Ondaatje anchors the family dynamics in believable, stark drama and in the startling imagery for which he is justly renowned. Anna can only be affectionate with her father “in that no-man’s-land between tiredness and sleep,” when she lies in his arms “like a slim dog.” Coop, fixing a hole inside a water tower, gives “a false, theatrical laugh and luxuriate[s] inside the echo.”

But a creeping preciousness, a tendency to saturate the prose with earnest, poetic sentiment, hijacks the novel as the action moves away from the family into the life of Anna, who flees the farm after her father catches her having sex with Coop. Truths amply demonstrated by character, imagery, and action are repeatedly double-underlined for the reader with ponderous philosophical generalizations such as “There is the hidden presence of others in us, even those we have known briefly.”

The book also attempts to universalize the rarefied, very literary inner worlds of its characters, as in Claire’s assertion that “we relive stories and see ourselves only as the watcher or listener, the drummer in the background keeping cadence.” Really? Most of us, in reliving our real-life stories, loom very large over the action, our personal triumphs and wounds always in the foreground.

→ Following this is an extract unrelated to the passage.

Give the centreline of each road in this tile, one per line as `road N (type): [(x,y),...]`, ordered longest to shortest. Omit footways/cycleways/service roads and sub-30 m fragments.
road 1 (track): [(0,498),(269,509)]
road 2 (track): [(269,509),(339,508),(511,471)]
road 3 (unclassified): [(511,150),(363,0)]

These gnomic pronouncements pile up as Anna, now an adult, moves to France to research the life of a French poet and adventure-novel author, Lucien Segura. She finds that every square inch of Europe has “touched history or a literature,” a fact the remaining bulk of the novel beats to death with a velvet stick.

Divisadero all but abandons the other, far more interesting character trajectories after Anna meets and beds Rafael, a half-gypsy guitarist whose “tough fingers would tug the heart out of his guitar.” The affair, and the subsequent reconstruction of Segura’s life and work, read like an idealized literary tour through the aesthetic joys of the Old World, with its operatic love affairs and tragedies, its fruit orchards and gypsy caravans, its half-mad novelists and poets. Church towers and fields generate poetic feelings in labourers and poets alike. A clockmaker loves “the grandeur of Victor Hugo.” One boy learns to “distinguish the voices of each field,” while another reads the classics of French literature to an illiterate farmer, ennobling both their souls. This fetishization of European high culture will leave many readers longing for the sheer recklessness of Coop’s Lake Tahoe exploits, not to mention the exploits of all those Billy the Kids who preceded him.